Here’s a stressful situation: We had borrowed a friend’s car to drive home for the holidays, when suddenly, every alert light on the dashboard lit up, including “check engine.” The shoulder was too narrow to pull over safely. The brakes failed right as we got to an exit. My husband pulled the parking brake and slid into the parking lot of a crumbling motel, stopping just shy of hitting its sign.
Waiting for the tow truck, I chewed on a few Rescue Pastilles, the homeopathic stress remedy that happened to be in my purse. The website elaborated on the herbal ingredients’ effect: Rock rose would give me “courage and presence of mind,” while cherry plum brought “balanced mind when losing control” (“Of a vehicle?” I wondered). But not too many, because, uh, “excessive consumption may induce mild laxative effects.”

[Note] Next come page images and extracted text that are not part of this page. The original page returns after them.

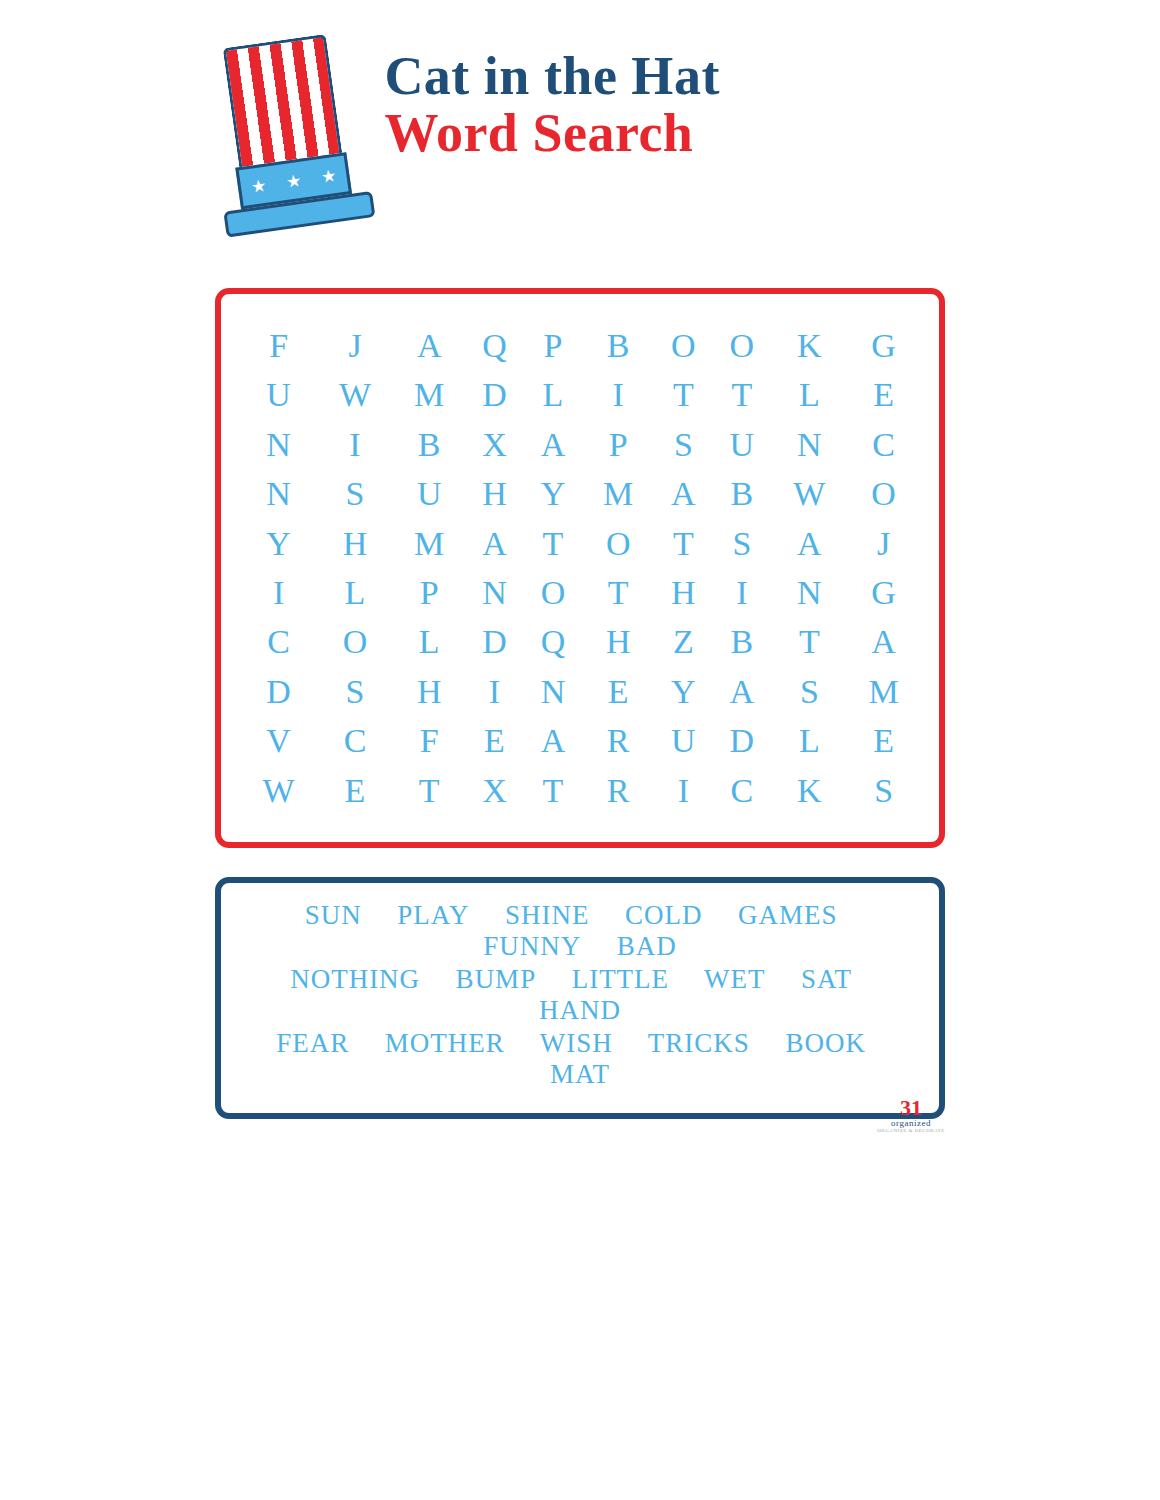★★★
Cat in the Hat
Word Search
| F | J | A | Q | P | B | O | O | K | G |
| U | W | M | D | L | I | T | T | L | E |
| N | I | B | X | A | P | S | U | N | C |
| N | S | U | H | Y | M | A | B | W | O |
| Y | H | M | A | T | O | T | S | A | J |
| I | L | P | N | O | T | H | I | N | G |
| C | O | L | D | Q | H | Z | B | T | A |
| D | S | H | I | N | E | Y | A | S | M |
| V | C | F | E | A | R | U | D | L | E |
| W | E | T | X | T | R | I | C | K | S |
SUN PLAY SHINE COLD GAMES FUNNY BAD
NOTHING BUMP LITTLE WET SAT HAND
FEAR MOTHER WISH TRICKS BOOK MAT
31
organized
ORGANIZE & DECORATE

I felt better shortly, but was it the active ingredients or merely the act of eating the candy — taking a deep breath, tasting something sweet, being conditioned to believe it would calm me down — that helped?
“There’s a huge placebo effect in all supplements,” Ramsey said. “It’s in your gut, and you start blinking and thinking: ‘Is it working? Is it working? Is it working?’ And you want to believe that it is. Simply that act is very stress-relieving.”
Everyone carries stress somewhere: Their throbbing temples, furrowed brows, balled-up fists, churning stomach. For me, it’s a constantly clenched jaw and tight, slightly hunched shoulders. When I unclenched and un-hunched, it felt like progress.
The herbal teas tasted nice, but the act of drinking a cup of tea is already relaxing. A packet of freeze-dried terpene brownies tasted awful and did nothing for me. Same with the CBD gummies, but the CBD tincture seemed to temporarily stop my teeth-grinding. But was it because administering drops under my tongue made me hyper-aware of my mouth? Is it working? Is it working? Is it working?
I was prepared to hate the drinks. They all had a similarly cloying fruit punch taste and silly packaging: Do not tell me to Just Chill. But that was the drink I chugged one stressful night, and it wasn’t long before I started to feel something. Maybe I could describe it as a brain tingle. A loosening of my muscles. I unclenched, unhunched and wondered: No, really, is it working?
The same thing happened with Zenify, and with Neuro Bliss. All three of the drinks had L-Theanine, or its synthetic twin, Suntheanine. It may not work for everyone — “You have to individualize” a person’s mix of neutraceuticals, said Galle — but somehow, it seemed to work for me.
If it’s the placebo effect and not the active ingredients, does it matter? I still felt better, after all. But there are risks: Not just wasting money, but delaying more effective treatment, like putting a Band-Aid on a fracture. “It trivializes mental health,” Ramsey said.
They might help people through a tough day, but they won’t target the root cause of their stress — and may delay them from making meaningful changes to address it. It’s a double-edged sword exemplified by one of Zenify’s customers, Google, where Rosenfeld says the drink is offered as an employee perk.
“If you reduce somebody’s anxiety and increase their serotonin and dopamine, they’re going to be more productive, they’re going to be happier at work, they’re going to be more likely to spend time in that environment,” Rosenfeld said. Which is probably why they’re stressed to begin with.
Is it working? The science is still out on that, but one thing is certain: You are.